What might be going on? I suspect LTC spend down is as much a myth in England as it is in the United States. Regardless of what the laws and regulations seem to say, if the reality is that most people get the government to pay for their LTC after the insurable event occurs, as we've demonstrated in dozens of studies is true here in the USA, then private LTC insurance is severely handicapped.
But let's say LTC spend down actually occurs in England as reported. No one gets any help from the government until they've spent down all their assets, including home equity, to the level of $37,000. Shouldn't there be a thriving private LTC insurance market there? Maybe not. The British are so steeped in expectations of free health care, much like our public assumes Medicare pays for LTC, that they probably don't worry about long-term care until they need it.
Only a relatively small number of people actually end up requiring catastrophically expensive institutional care for long enough to devastate their finances. The poor get full coverage and the rich cover their own care without much strain. So, although this is a perfect problem for insurance to solve, with relatively few people actually devastated financially, private insurance has a hard time getting traction.
So, what's a sensible solution? It's pretty obvious, reduce public LTC dependency and cost by targeting scarce government resources to those most in need while incentivizing everyone else to plan early and save, invest or insure for long-term care. Make sure there are no ways to escape personal responsibility for LTC. Let home owners pay for in-home care with reverse mortgages. Let them pay for institutional care by sale of the home or through estate recovery. If heirs want to preserve their inheritances, let them find ways to pay for their parents LTC. Such policies would take the financial burden off government and transfer it to individuals, families, and inheritors where it belongs and where it provides a strong incentive to prepare responsibly for LTC.

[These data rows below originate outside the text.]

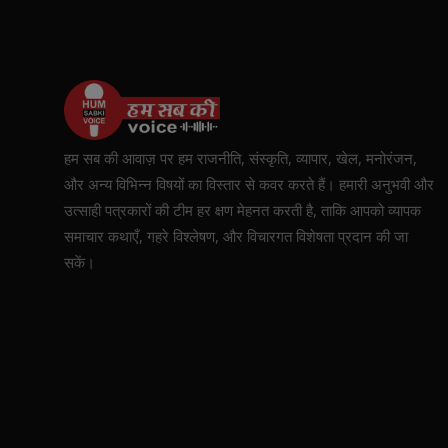
हम सब की आवाज़ पर हम राजनीति, संस्कृति, व्यापार, खेल, मनोरंजन,
और अन्य विभिन्न विषयों का विस्तार से कवर करते हैं। हमारी अनुभवी और
उत्साही पत्रकारों की टीम हर क्षण मेहनत करती है, ताकि आपको व्यापक
समाचार कथाएँ, गहरे विश्लेषण, और विचारगत विशेषता प्रदान की जा
सकें।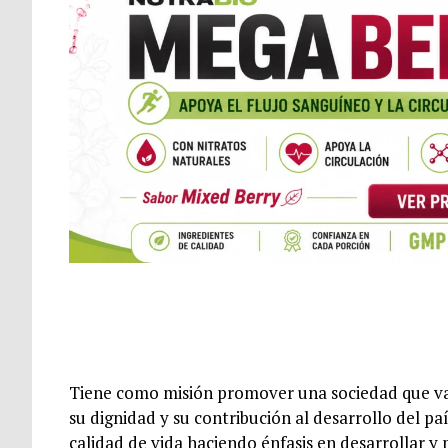
Tiene como misión promover una sociedad que val
su dignidad y su contribución al desarrollo del p
calidad de vida haciendo énfasis en desarrollar y po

Is that what the Brits are doing? No. Nor is it what the Dilnot report recommends. Dilnot proposes a "solution." But like the "LTC Compact" that Medicaid planners in New York suggested, it recommends transferring even more of the risk of LTC spending onto the government. [See our report titled "The New York Long-Term Care Compact Proposal: Update, Analysis and Recommendations.] As The Economist article suggests, government LTC costs are high and growing already even as the elderly population is poised to explode.

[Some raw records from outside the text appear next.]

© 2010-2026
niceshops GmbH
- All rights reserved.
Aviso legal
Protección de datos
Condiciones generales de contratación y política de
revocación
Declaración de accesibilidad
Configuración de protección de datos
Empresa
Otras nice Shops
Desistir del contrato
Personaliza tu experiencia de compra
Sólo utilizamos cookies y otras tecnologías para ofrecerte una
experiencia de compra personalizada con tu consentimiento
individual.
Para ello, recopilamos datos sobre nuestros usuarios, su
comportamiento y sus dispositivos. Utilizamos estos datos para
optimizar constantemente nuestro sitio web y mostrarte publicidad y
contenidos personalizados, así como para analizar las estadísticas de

Dilnot suggests, as did the "LTC Compact" proposal, that limiting LTC liability of the public to a set amount ($56,000 in England; up to $300,000 in New York) would encourage the insurance industry to provide coverage for liability above that amount. But here's the problem? If you can't get people to buy private LTCI at the relatively high levels of liability supposedly effective now, how will reducing that liability encourage more people to insure privately? Answer: it won't. Even more of the cost of LTC will fall on government under such as system than now. Collapse of the publicly financed system will occur even sooner.

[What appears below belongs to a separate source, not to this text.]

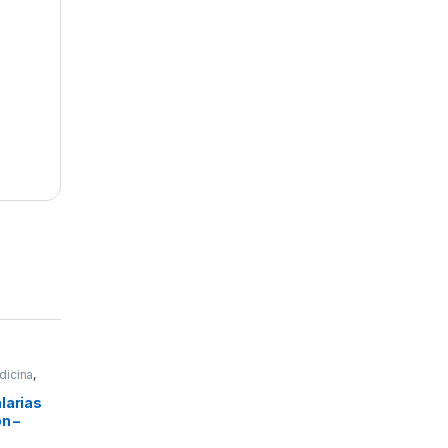
dicina
,
s
larias
n –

Someone needs to look at the system in England with an unbiased eye. What is really going on there? How much private money is actually spent for LTC? What private insurance options are available? If LTC is such a huge risk and cost, why don't people plan ahead? Why is the government overwhelmed even under the current, ostensibly strict spend-down system? How might private insurance help solve the LTC financing problem there? Maybe I'll tackle these questions next year, after we confront the same questions in Washington, DC this fall.